◆ **Work item**: Aim for an exact copy of the listing, without any images.
(Recorded information begins)
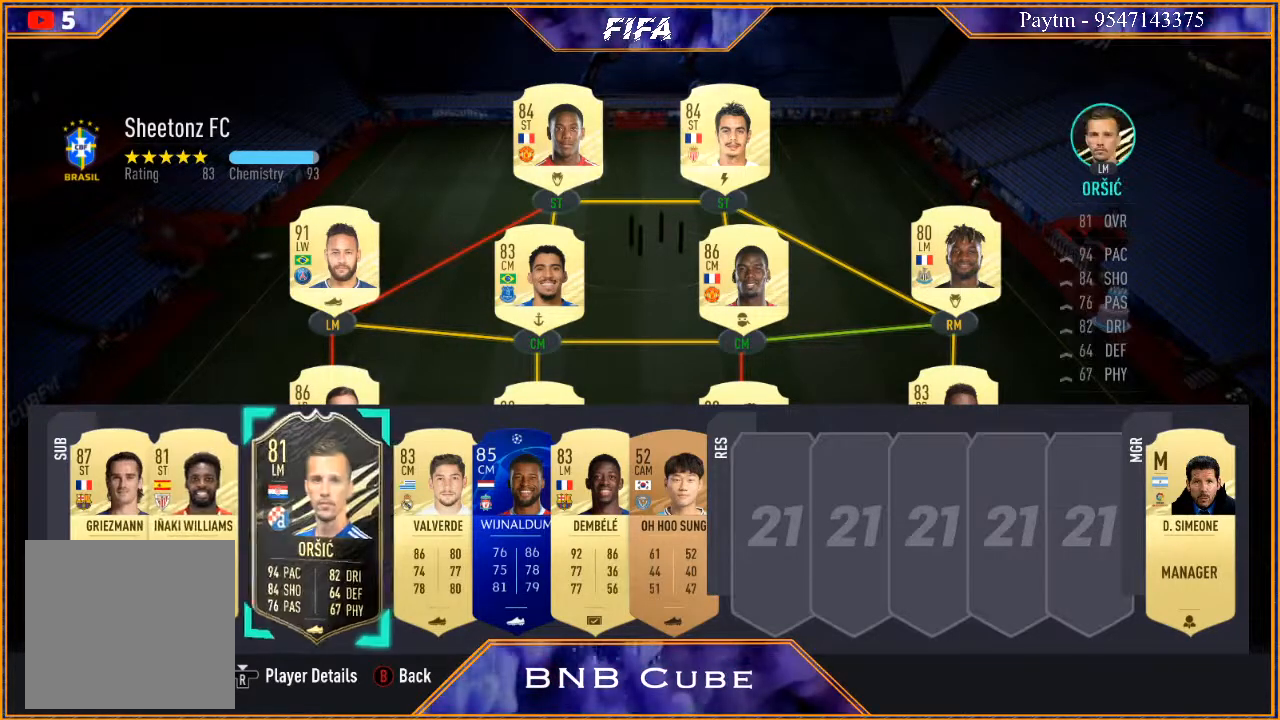
{"buttons": [], "left_stick": "center", "right_stick": "center", "events": []}
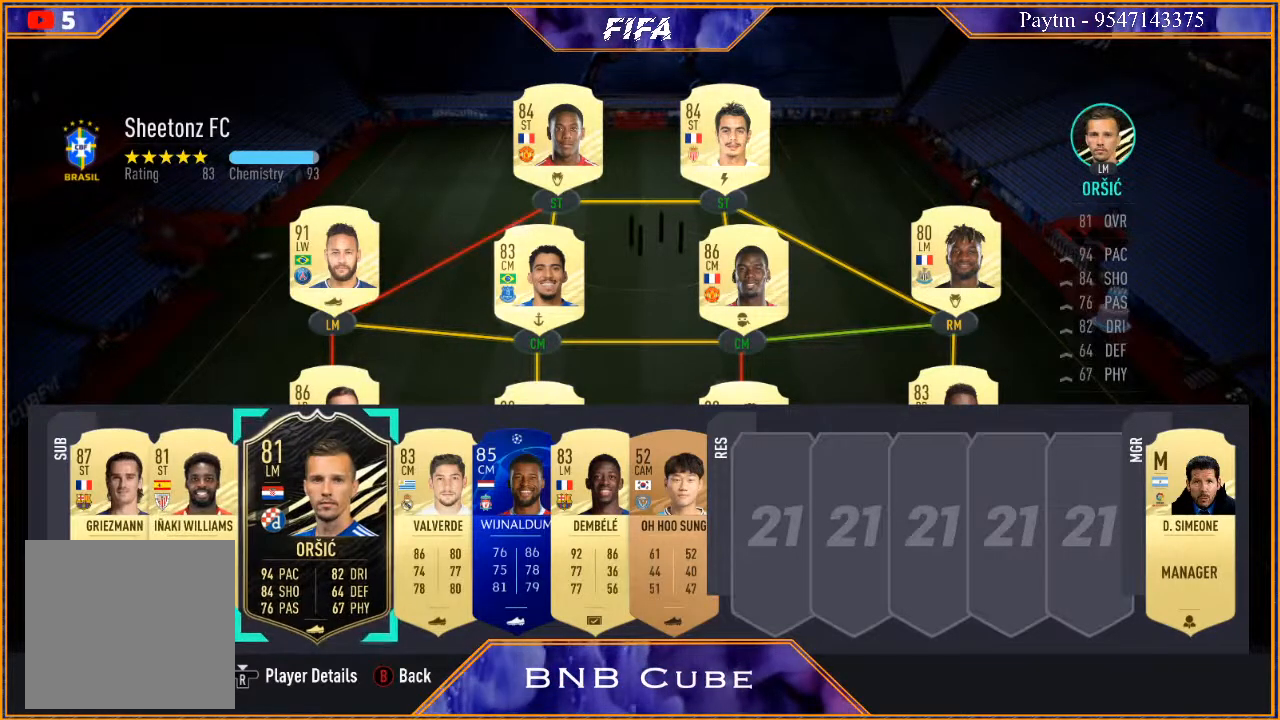
{"buttons": ["R3"], "left_stick": "center", "right_stick": "center", "events": [[400, "R3", "down"]]}
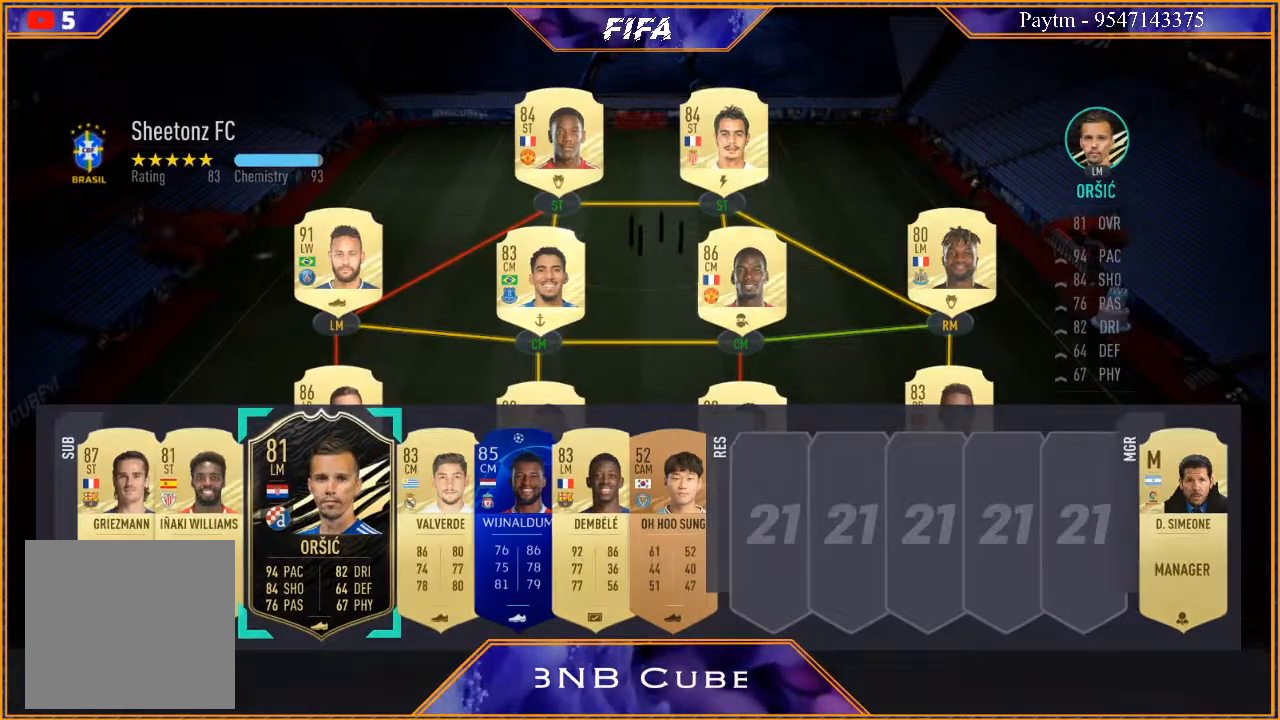
{"buttons": [], "left_stick": "center", "right_stick": "center", "events": [[100, "R3", "up"]]}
(Recorded information ends)
◆ **Output of the exercise**:
{"buttons": [], "left_stick": "center", "right_stick": "center", "events": []}
{"buttons": ["R3"], "left_stick": "center", "right_stick": "center", "events": [[400, "R3", "down"]]}
{"buttons": [], "left_stick": "center", "right_stick": "center", "events": [[100, "R3", "up"]]}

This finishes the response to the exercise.